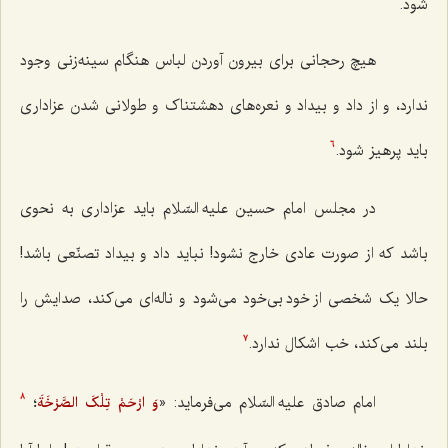
شود.
هیچ رحجانی برای بیرون آوردن لباس هنگام سینه‌زنی وجود
ندارد، و از داد و بیداد و نعره‌های دهشتناک و طولانی شدن عزاداری
باید پرهیز شود.
6
در مجلس امام حسین علیه السّلام باید عزاداری به نحوی
باشد که از صورت عادی خارج نشود! نباید داد و بیداد تصنّعی باشد!
حالا یک شخصی از خود بی‌خود می‌شود و ناله‌ای می‌کند، صدایش را
بلند می‌کند، خب اشکال ندارد.
7
امام صادق علیه السّلام می‌فرماید: «
؛
وَ ارْحَمْ تِلْکَ الصَّرْخَةَ
8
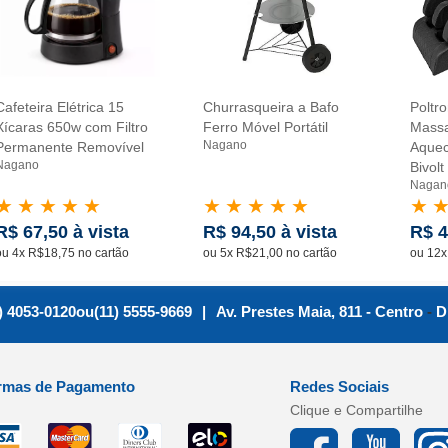
Cafeteira Elétrica 15
Churrasqueira a Bafo
Poltr
Xícaras 650w com Filtro
Ferro Móvel Portátil
Mass
Nagano
Permanente Removível
Aquec
Nagano
Bivolt
Nagan
★
★
★
★
★
★
★
★
★
★
★
R$ 67,50 à vista
R$ 94,50 à vista
R$ 4
ou 4x R$18,75 no cartão
ou 5x R$21,00 no cartão
ou 12x
) 4053-0120
ou
(11) 5555-9669
|
Av. Prestes Maia, 811 - Centro
-
D
rmas de Pagamento
Redes Sociais
Clique e Compartilhe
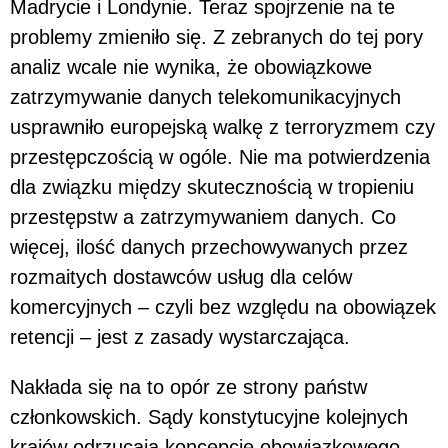
Madrycie i Londynie. Teraz spojrzenie na te
problemy zmieniło się. Z zebranych do tej pory
analiz wcale nie wynika, że obowiązkowe
zatrzymywanie danych telekomunikacyjnych
usprawniło europejską walkę z terroryzmem czy
przestępczością w ogóle. Nie ma potwierdzenia
dla związku między skutecznością w tropieniu
przestępstw a zatrzymywaniem danych. Co
więcej, ilość danych przechowywanych przez
rozmaitych dostawców usług dla celów
komercyjnych – czyli bez względu na obowiązek
retencji – jest z zasady wystarczająca.
Nakłada się na to opór ze strony państw
członkowskich. Sądy konstytucyjne kolejnych
krajów odrzucają koncepcję obowiązkowego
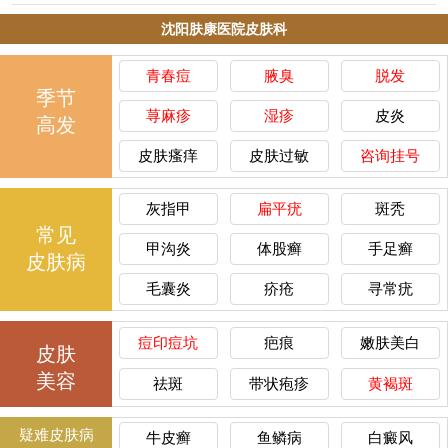
沈阳肤康医院皮肤科
青春痘
腋臭
脱发
季节
荨麻疹
湿疹
皮炎
高发
皮肤瘙痒
皮肤过敏
咨询挂号
灰指甲
扁平疣
斑秃
常见
甲沟炎
体股癣
手足癣
皮肤病
毛囊炎
疥疮
寻常疣
痘印痘坑
疤痕
嫩肤美白
皮肤
美容
祛斑
带状疱疹
黄褐斑
疑难皮肤病
牛皮癣
鱼鳞病
白癜风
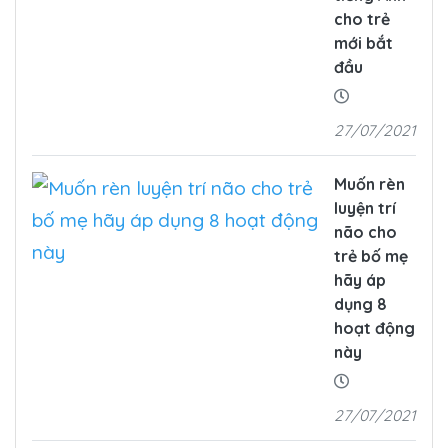
cho trẻ
mới bắt
đầu
27/07/2021
Muốn rèn
luyện trí
não cho
trẻ bố mẹ
hãy áp
dụng 8
hoạt động
này
27/07/2021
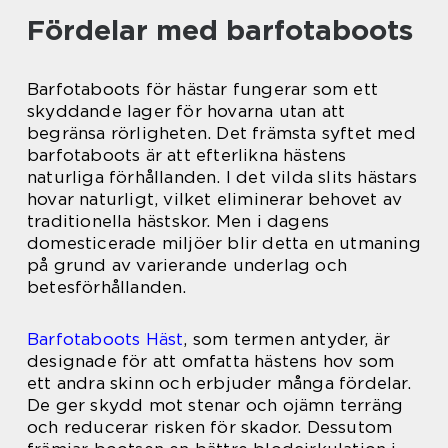
Fördelar med barfotaboots
Barfotaboots för hästar fungerar som ett
skyddande lager för hovarna utan att
begränsa rörligheten. Det främsta syftet med
barfotaboots är att efterlikna hästens
naturliga förhållanden. I det vilda slits hästars
hovar naturligt, vilket eliminerar behovet av
traditionella hästskor. Men i dagens
domesticerade miljöer blir detta en utmaning
på grund av varierande underlag och
betesförhållanden.
Barfotaboots Häst
, som termen antyder, är
designade för att omfatta hästens hov som
ett andra skinn och erbjuder många fördelar.
De ger skydd mot stenar och ojämn terräng
och reducerar risken för skador. Dessutom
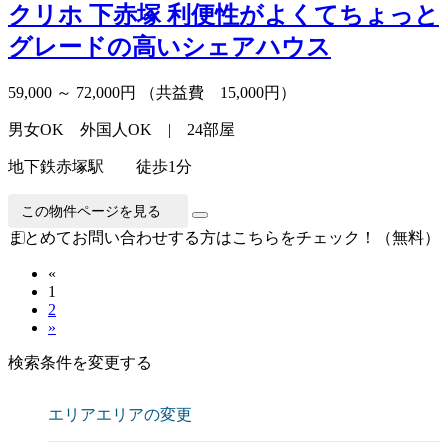
クリホ 下赤塚
利便性がよくてちょっと
グレードの高いシェアハウス
59,000 ～ 72,000円
（共益費 15,000円）
男女OK 外国人OK | 24部屋
地下鉄赤塚駅 徒歩1分
この物件ページを見る
まとめてお問い合わせする方はこちらをチェック！（無料）
«
1
2
»
検索条件を変更する
エリア
エリアの変更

* * * * * * *

* **Exercise requirements**
For the records above, give every line again exactly and skip the pictures.

* **Your response**
شود.
هیچ رحجانی برای بیرون آوردن لباس هنگام سینه‌زنی وجود
ندارد، و از داد و بیداد و نعره‌های دهشتناک و طولانی شدن عزاداری
باید پرهیز شود.
6
در مجلس امام حسین علیه السّلام باید عزاداری به نحوی
باشد که از صورت عادی خارج نشود! نباید داد و بیداد تصنّعی باشد!
حالا یک شخصی از خود بی‌خود می‌شود و ناله‌ای می‌کند، صدایش را
بلند می‌کند، خب اشکال ندارد.
7
امام صادق علیه السّلام می‌فرماید: «
؛
وَ ارْحَمْ تِلْکَ الصَّرْخَةَ
8
Cafeteira Elétrica 15
Churrasqueira a Bafo
Poltr
Xícaras 650w com Filtro
Ferro Móvel Portátil
Mass
Nagano
Permanente Removível
Aquec
Nagano
Bivolt
Nagan
★
★
★
★
★
★
★
★
★
★
★
R$ 67,50 à vista
R$ 94,50 à vista
R$ 4
ou 4x R$18,75 no cartão
ou 5x R$21,00 no cartão
ou 12x
) 4053-0120
ou
(11) 5555-9669
|
Av. Prestes Maia, 811 - Centro
-
D
rmas de Pagamento
Redes Sociais
Clique e Compartilhe
Madrycie i Londynie. Teraz spojrzenie na te
problemy zmieniło się. Z zebranych do tej pory
analiz wcale nie wynika, że obowiązkowe
zatrzymywanie danych telekomunikacyjnych
usprawniło europejską walkę z terroryzmem czy
przestępczością w ogóle. Nie ma potwierdzenia
dla związku między skutecznością w tropieniu
przestępstw a zatrzymywaniem danych. Co
więcej, ilość danych przechowywanych przez
rozmaitych dostawców usług dla celów
komercyjnych – czyli bez względu na obowiązek
retencji – jest z zasady wystarczająca.
Nakłada się na to opór ze strony państw
członkowskich. Sądy konstytucyjne kolejnych
krajów odrzucają koncepcję obowiązkowego
沈阳肤康医院皮肤科
青春痘
腋臭
脱发
季节
荨麻疹
湿疹
皮炎
高发
皮肤瘙痒
皮肤过敏
咨询挂号
灰指甲
扁平疣
斑秃
常见
甲沟炎
体股癣
手足癣
皮肤病
毛囊炎
疥疮
寻常疣
痘印痘坑
疤痕
嫩肤美白
皮肤
美容
祛斑
带状疱疹
黄褐斑
疑难皮肤病
牛皮癣
鱼鳞病
白癜风
cho trẻ
mới bắt
đầu
27/07/2021
Muốn rèn
luyện trí
não cho
trẻ bố mẹ
hãy áp
dụng 8
hoạt động
này
27/07/2021
Fördelar med barfotaboots
Barfotaboots för hästar fungerar som ett
skyddande lager för hovarna utan att
begränsa rörligheten. Det främsta syftet med
barfotaboots är att efterlikna hästens
naturliga förhållanden. I det vilda slits hästars
hovar naturligt, vilket eliminerar behovet av
traditionella hästskor. Men i dagens
domesticerade miljöer blir detta en utmaning
på grund av varierande underlag och
betesförhållanden.
Barfotaboots Häst
, som termen antyder, är
designade för att omfatta hästens hov som
ett andra skinn och erbjuder många fördelar.
De ger skydd mot stenar och ojämn terräng
och reducerar risken för skador. Dessutom
クリホ 下赤塚
利便性がよくてちょっと
グレードの高いシェアハウス
59,000 ～ 72,000円
（共益費 15,000円）
男女OK 外国人OK | 24部屋
地下鉄赤塚駅 徒歩1分
この物件ページを見る
まとめてお問い合わせする方はこちらをチェック！（無料）
«
1
2
»
検索条件を変更する
エリア
エリアの変更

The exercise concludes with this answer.